Stored items
——————————

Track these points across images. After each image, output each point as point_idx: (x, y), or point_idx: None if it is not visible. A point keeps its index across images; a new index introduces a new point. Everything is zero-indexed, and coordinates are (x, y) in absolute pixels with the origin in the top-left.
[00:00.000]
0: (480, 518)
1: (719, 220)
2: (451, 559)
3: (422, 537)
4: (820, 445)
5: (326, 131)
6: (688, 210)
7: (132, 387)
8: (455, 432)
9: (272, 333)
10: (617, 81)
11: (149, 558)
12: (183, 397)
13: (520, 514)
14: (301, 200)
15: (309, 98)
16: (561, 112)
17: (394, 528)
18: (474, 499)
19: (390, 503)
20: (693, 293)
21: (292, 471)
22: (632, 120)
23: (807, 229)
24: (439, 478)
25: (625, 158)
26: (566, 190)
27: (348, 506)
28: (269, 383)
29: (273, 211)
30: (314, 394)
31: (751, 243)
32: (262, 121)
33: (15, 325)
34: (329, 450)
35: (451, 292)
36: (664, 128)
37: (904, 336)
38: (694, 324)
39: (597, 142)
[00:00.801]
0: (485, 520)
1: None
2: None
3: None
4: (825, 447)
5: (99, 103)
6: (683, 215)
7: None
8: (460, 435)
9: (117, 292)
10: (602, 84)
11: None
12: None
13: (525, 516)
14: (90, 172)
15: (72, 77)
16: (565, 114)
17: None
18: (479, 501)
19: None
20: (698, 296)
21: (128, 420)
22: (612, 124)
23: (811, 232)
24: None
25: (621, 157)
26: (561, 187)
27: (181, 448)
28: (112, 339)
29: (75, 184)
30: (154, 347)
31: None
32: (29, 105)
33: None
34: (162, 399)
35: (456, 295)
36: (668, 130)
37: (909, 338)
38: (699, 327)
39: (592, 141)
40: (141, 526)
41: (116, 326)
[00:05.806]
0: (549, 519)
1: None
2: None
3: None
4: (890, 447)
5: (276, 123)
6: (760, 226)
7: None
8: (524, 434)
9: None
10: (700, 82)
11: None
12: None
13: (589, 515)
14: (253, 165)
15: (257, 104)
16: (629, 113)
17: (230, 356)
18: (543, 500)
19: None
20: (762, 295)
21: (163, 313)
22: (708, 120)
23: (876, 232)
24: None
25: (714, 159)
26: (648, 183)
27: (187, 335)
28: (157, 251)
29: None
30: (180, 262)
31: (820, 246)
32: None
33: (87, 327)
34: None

——————————

== WORK ITEM ==
Each line of the data is to be transcribed exactly, with nothing left out.

== WRITTEN ANSWER ==
Track these points across images. After each image, output each point as point_idx: (x, y), or point_idx: None if it is not visible. A point keeps its index across images; a new index introduces a new point. Everything is zero-indexed, and coordinates are (x, y) in absolute pixels with the origin in the top-left.
[00:00.000]
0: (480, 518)
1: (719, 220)
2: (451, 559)
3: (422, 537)
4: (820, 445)
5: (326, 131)
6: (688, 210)
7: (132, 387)
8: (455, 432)
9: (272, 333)
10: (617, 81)
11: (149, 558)
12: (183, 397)
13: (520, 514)
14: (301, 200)
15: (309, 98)
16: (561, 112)
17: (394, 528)
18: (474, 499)
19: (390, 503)
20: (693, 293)
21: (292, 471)
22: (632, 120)
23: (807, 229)
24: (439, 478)
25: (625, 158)
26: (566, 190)
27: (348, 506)
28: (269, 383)
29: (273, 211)
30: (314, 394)
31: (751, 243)
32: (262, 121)
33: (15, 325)
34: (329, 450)
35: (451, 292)
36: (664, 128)
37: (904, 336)
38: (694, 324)
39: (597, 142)
[00:00.801]
0: (485, 520)
1: None
2: None
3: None
4: (825, 447)
5: (99, 103)
6: (683, 215)
7: None
8: (460, 435)
9: (117, 292)
10: (602, 84)
11: None
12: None
13: (525, 516)
14: (90, 172)
15: (72, 77)
16: (565, 114)
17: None
18: (479, 501)
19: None
20: (698, 296)
21: (128, 420)
22: (612, 124)
23: (811, 232)
24: None
25: (621, 157)
26: (561, 187)
27: (181, 448)
28: (112, 339)
29: (75, 184)
30: (154, 347)
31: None
32: (29, 105)
33: None
34: (162, 399)
35: (456, 295)
36: (668, 130)
37: (909, 338)
38: (699, 327)
39: (592, 141)
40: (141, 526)
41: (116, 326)
[00:05.806]
0: (549, 519)
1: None
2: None
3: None
4: (890, 447)
5: (276, 123)
6: (760, 226)
7: None
8: (524, 434)
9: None
10: (700, 82)
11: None
12: None
13: (589, 515)
14: (253, 165)
15: (257, 104)
16: (629, 113)
17: (230, 356)
18: (543, 500)
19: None
20: (762, 295)
21: (163, 313)
22: (708, 120)
23: (876, 232)
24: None
25: (714, 159)
26: (648, 183)
27: (187, 335)
28: (157, 251)
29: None
30: (180, 262)
31: (820, 246)
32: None
33: (87, 327)
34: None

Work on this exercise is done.